BEGIN DATA IN THIS EXERCISE

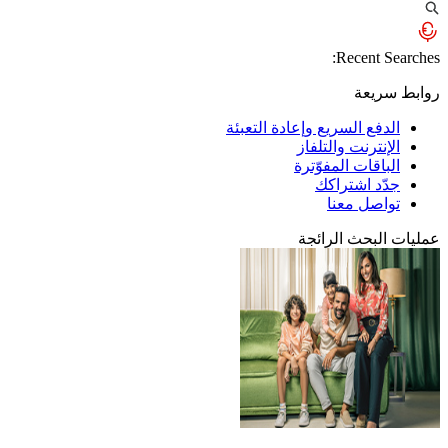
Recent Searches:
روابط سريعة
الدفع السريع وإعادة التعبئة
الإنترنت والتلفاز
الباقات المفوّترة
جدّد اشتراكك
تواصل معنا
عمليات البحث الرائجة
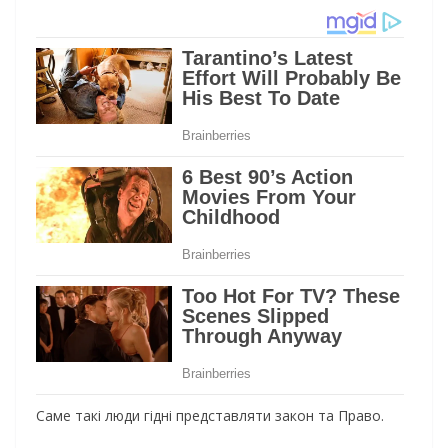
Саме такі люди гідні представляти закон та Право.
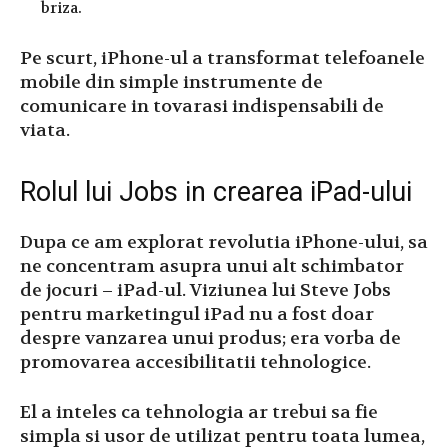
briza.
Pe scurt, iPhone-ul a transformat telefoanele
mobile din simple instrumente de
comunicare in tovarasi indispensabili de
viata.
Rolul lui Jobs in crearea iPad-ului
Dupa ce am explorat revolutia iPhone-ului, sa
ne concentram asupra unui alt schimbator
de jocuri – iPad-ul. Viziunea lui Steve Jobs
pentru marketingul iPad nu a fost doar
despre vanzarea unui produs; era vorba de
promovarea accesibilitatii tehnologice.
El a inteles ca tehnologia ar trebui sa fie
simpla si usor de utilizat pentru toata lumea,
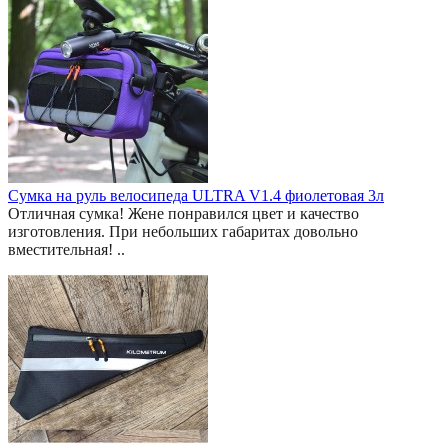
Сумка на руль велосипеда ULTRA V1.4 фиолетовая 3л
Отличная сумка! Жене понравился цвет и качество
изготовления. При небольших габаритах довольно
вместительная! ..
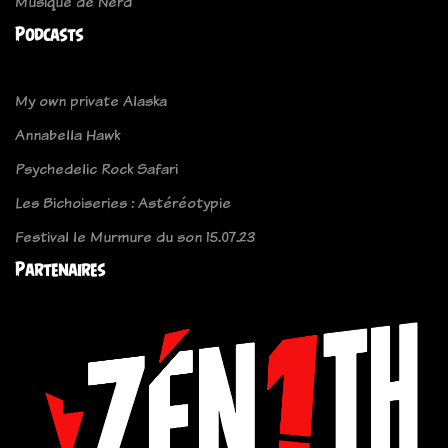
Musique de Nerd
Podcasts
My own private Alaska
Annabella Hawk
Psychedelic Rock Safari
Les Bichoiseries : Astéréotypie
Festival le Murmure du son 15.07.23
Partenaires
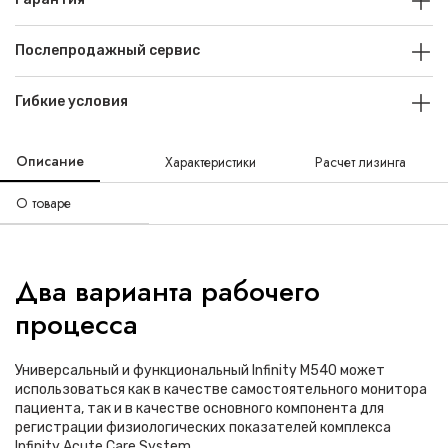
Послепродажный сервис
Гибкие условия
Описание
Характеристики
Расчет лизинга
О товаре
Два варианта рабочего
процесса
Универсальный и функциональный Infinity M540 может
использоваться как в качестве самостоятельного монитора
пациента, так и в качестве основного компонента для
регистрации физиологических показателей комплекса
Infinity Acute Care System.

END DATA IN THIS EXERCISE

# WORK REQUIRED
Transcribe exactly the line containing "регистрации физиологических показателей" along with all later lines of the material, through its last line. Add nothing.

# REPLY
регистрации физиологических показателей комплекса
Infinity Acute Care System.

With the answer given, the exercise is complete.